What is needed is an exact copy of all the entries below.

[Extracted page text data]
★ ★ ★ ★ ★

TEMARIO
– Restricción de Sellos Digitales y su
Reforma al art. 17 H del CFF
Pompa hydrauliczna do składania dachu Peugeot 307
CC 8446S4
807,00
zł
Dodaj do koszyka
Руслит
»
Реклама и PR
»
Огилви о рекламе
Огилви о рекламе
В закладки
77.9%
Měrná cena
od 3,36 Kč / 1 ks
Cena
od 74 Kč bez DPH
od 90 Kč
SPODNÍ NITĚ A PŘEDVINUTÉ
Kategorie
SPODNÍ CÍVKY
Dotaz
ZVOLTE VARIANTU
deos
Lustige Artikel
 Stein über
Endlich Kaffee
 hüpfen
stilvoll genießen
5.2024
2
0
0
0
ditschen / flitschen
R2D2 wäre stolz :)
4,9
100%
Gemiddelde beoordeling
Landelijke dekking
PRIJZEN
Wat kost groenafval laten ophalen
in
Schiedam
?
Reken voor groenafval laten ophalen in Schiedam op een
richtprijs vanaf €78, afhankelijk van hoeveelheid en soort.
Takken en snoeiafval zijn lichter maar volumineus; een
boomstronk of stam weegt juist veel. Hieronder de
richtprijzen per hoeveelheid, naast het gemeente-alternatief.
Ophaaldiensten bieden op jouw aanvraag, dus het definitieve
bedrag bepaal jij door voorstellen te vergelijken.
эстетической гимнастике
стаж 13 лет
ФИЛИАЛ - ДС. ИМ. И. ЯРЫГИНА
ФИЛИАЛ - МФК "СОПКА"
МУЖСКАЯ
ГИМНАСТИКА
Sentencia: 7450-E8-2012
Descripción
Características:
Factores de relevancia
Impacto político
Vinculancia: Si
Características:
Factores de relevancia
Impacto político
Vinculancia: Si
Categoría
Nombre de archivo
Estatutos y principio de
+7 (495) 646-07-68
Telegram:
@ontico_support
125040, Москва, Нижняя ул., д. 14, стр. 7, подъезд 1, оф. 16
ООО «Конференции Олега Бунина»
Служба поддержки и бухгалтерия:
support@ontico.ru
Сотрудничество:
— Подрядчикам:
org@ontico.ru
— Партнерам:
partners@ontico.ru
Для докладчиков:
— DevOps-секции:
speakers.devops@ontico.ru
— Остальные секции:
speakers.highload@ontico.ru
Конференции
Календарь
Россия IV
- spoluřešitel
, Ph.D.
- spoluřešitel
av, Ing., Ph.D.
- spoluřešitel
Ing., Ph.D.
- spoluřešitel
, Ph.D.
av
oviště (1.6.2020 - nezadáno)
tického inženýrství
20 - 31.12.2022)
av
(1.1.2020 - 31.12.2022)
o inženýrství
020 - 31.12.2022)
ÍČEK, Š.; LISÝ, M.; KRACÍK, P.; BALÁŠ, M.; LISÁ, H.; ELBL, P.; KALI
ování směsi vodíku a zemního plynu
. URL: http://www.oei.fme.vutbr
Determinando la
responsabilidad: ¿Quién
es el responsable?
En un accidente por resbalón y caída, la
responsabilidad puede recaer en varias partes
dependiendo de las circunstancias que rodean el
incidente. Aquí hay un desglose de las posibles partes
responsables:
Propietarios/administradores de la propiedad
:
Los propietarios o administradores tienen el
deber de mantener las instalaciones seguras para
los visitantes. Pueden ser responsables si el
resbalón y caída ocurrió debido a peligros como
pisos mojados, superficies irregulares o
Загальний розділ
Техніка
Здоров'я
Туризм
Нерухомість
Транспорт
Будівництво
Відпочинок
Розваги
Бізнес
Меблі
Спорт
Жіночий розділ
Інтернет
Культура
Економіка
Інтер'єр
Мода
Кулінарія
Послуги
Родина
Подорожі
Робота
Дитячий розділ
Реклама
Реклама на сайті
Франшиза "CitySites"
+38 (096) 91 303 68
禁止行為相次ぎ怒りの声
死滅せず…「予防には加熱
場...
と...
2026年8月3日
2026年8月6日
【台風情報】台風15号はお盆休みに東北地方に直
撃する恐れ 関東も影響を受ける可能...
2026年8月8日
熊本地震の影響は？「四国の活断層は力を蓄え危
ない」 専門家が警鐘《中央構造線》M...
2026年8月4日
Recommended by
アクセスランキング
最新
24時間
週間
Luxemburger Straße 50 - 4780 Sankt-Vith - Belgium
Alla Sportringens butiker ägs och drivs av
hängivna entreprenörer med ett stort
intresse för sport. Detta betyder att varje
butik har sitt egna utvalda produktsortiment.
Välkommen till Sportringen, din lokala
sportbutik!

★ ★ ★ ★ ★

» YOUR RESPONSE:
TEMARIO
– Restricción de Sellos Digitales y su
Reforma al art. 17 H del CFF
Pompa hydrauliczna do składania dachu Peugeot 307
CC 8446S4
807,00
zł
Dodaj do koszyka
Руслит
»
Реклама и PR
»
Огилви о рекламе
Огилви о рекламе
В закладки
77.9%
Měrná cena
od 3,36 Kč / 1 ks
Cena
od 74 Kč bez DPH
od 90 Kč
SPODNÍ NITĚ A PŘEDVINUTÉ
Kategorie
SPODNÍ CÍVKY
Dotaz
ZVOLTE VARIANTU
deos
Lustige Artikel
 Stein über
Endlich Kaffee
 hüpfen
stilvoll genießen
5.2024
2
0
0
0
ditschen / flitschen
R2D2 wäre stolz :)
4,9
100%
Gemiddelde beoordeling
Landelijke dekking
PRIJZEN
Wat kost groenafval laten ophalen
in
Schiedam
?
Reken voor groenafval laten ophalen in Schiedam op een
richtprijs vanaf €78, afhankelijk van hoeveelheid en soort.
Takken en snoeiafval zijn lichter maar volumineus; een
boomstronk of stam weegt juist veel. Hieronder de
richtprijzen per hoeveelheid, naast het gemeente-alternatief.
Ophaaldiensten bieden op jouw aanvraag, dus het definitieve
bedrag bepaal jij door voorstellen te vergelijken.
эстетической гимнастике
стаж 13 лет
ФИЛИАЛ - ДС. ИМ. И. ЯРЫГИНА
ФИЛИАЛ - МФК "СОПКА"
МУЖСКАЯ
ГИМНАСТИКА
Sentencia: 7450-E8-2012
Descripción
Características:
Factores de relevancia
Impacto político
Vinculancia: Si
Características:
Factores de relevancia
Impacto político
Vinculancia: Si
Categoría
Nombre de archivo
Estatutos y principio de
+7 (495) 646-07-68
Telegram:
@ontico_support
125040, Москва, Нижняя ул., д. 14, стр. 7, подъезд 1, оф. 16
ООО «Конференции Олега Бунина»
Служба поддержки и бухгалтерия:
support@ontico.ru
Сотрудничество:
— Подрядчикам:
org@ontico.ru
— Партнерам:
partners@ontico.ru
Для докладчиков:
— DevOps-секции:
speakers.devops@ontico.ru
— Остальные секции:
speakers.highload@ontico.ru
Конференции
Календарь
Россия IV
- spoluřešitel
, Ph.D.
- spoluřešitel
av, Ing., Ph.D.
- spoluřešitel
Ing., Ph.D.
- spoluřešitel
, Ph.D.
av
oviště (1.6.2020 - nezadáno)
tického inženýrství
20 - 31.12.2022)
av
(1.1.2020 - 31.12.2022)
o inženýrství
020 - 31.12.2022)
ÍČEK, Š.; LISÝ, M.; KRACÍK, P.; BALÁŠ, M.; LISÁ, H.; ELBL, P.; KALI
ování směsi vodíku a zemního plynu
. URL: http://www.oei.fme.vutbr
Determinando la
responsabilidad: ¿Quién
es el responsable?
En un accidente por resbalón y caída, la
responsabilidad puede recaer en varias partes
dependiendo de las circunstancias que rodean el
incidente. Aquí hay un desglose de las posibles partes
responsables:
Propietarios/administradores de la propiedad
:
Los propietarios o administradores tienen el
deber de mantener las instalaciones seguras para
los visitantes. Pueden ser responsables si el
resbalón y caída ocurrió debido a peligros como
pisos mojados, superficies irregulares o
Загальний розділ
Техніка
Здоров'я
Туризм
Нерухомість
Транспорт
Будівництво
Відпочинок
Розваги
Бізнес
Меблі
Спорт
Жіночий розділ
Інтернет
Культура
Економіка
Інтер'єр
Мода
Кулінарія
Послуги
Родина
Подорожі
Робота
Дитячий розділ
Реклама
Реклама на сайті
Франшиза "CitySites"
+38 (096) 91 303 68
禁止行為相次ぎ怒りの声
死滅せず…「予防には加熱
場...
と...
2026年8月3日
2026年8月6日
【台風情報】台風15号はお盆休みに東北地方に直
撃する恐れ 関東も影響を受ける可能...
2026年8月8日
熊本地震の影響は？「四国の活断層は力を蓄え危
ない」 専門家が警鐘《中央構造線》M...
2026年8月4日
Recommended by
アクセスランキング
最新
24時間
週間
Luxemburger Straße 50 - 4780 Sankt-Vith - Belgium
Alla Sportringens butiker ägs och drivs av
hängivna entreprenörer med ett stort
intresse för sport. Detta betyder att varje
butik har sitt egna utvalda produktsortiment.
Välkommen till Sportringen, din lokala
sportbutik!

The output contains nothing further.